Rep. Aaron Pilkington, R-Knoxville, sponsored Bill 1010, which would have required medicaid coverage for postpartum mothers for one year after giving birth. The bill died in House Committee.
State Rep. Lee Johnson, R-Greenwood, said the state is at a place where people know the issues the state faces and can start thinking about solutions that can become actions.
Johnson, who is also an emergency room physician, said the state has responded to medical crises before, such as creating a state trauma system in hospitals that decreased patient deaths by 50% and AR Saves, a stroke education program that has created a 20% reduction in stroke mortality.
The state has proven that it can identify a problem and reduce it, Johnson said.
Physicians only receive $1,200 in medicaid reimbursement per birth, said SaraBeth Askins with Baptist Health.
According to a recent study by Heartland Forward, the cost of financial inactivity in maternal health is causing greater strain on the economy.
Heartland Forward reports that, according to data from from 2018 to 2020, the economic impact of maternal mortality in the U.S., in terms of lost potential human capital, was valued near $27.43 billion for the nation.
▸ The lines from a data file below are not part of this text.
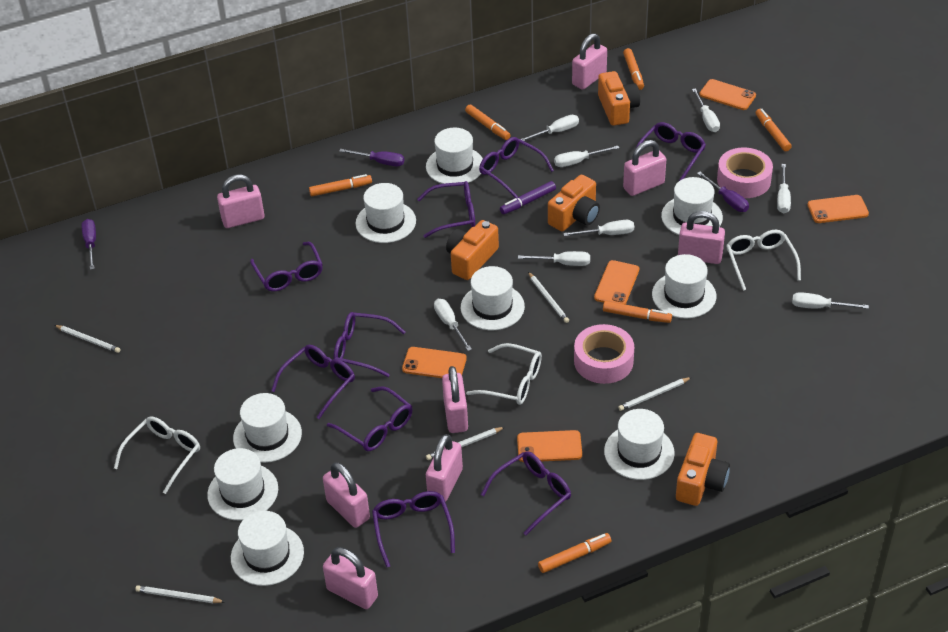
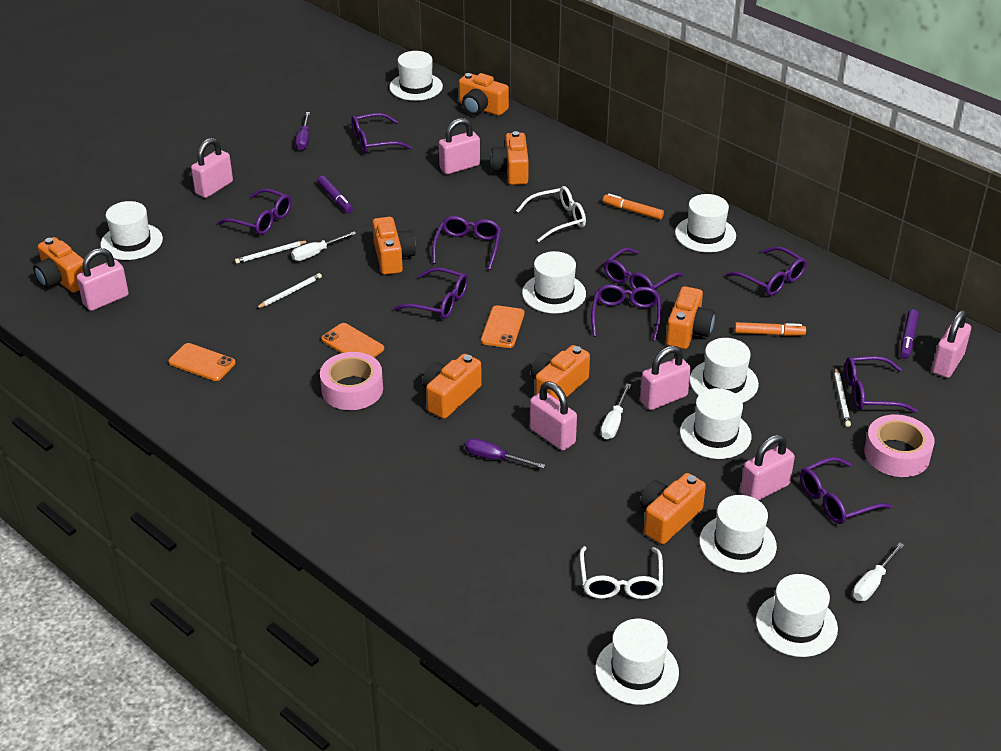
orange camera: 4 -> 8
orange marker: 6 -> 2
orange phone: 5 -> 3
pink padlock: 8 -> 7
purple marker: 1 -> 2
purple screwdriver: 3 -> 2
white glasses: 3 -> 2
white pencil: 5 -> 3
white screwdriver: 8 -> 3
In Arkansas, that number was closer to $1.1 billion.
The public needs to be educated on community health workers, such as doulas and midwives, said Ross DeVol, president and CEO of Heartland Forward. He said that education would not be advocating for less doctors of obstetrics and gynecology, but advocating for all maternal health professionals to be a part of the solution.
A couple ways Heartland Forward plans to address maternal health gaps is by supporting community health care workers through educating the public on their importance and expanding their presence in maternal health care and finding innovative ways for access to transportation.
“We have built this country assuming everyone can afford a car, the gas and the maintenance for that car,” said Maria Rodriguez-Alcala, the director of health and wellness at Heartland Forward.
Shannon Case, a doctor of obstetrics and gynecology at Johnson Regional Medical Center in Clarksville, said at her practice she sees a need for transportation and social work.
Heartland Forward’s research also shows that around 40% of mothers in Arkansas receive prenatal care and deliver outside of their county. DeVol said that out-of-county childbirth can mean a lower number of prenatal visits and less visits are often connected to undesired outcomes.
Nine prenatal visits is considered adequate, said Pearl McElfish, director of UAMS Community Health and Research.
“We must do our best to prevent the preventable,” DeVol said.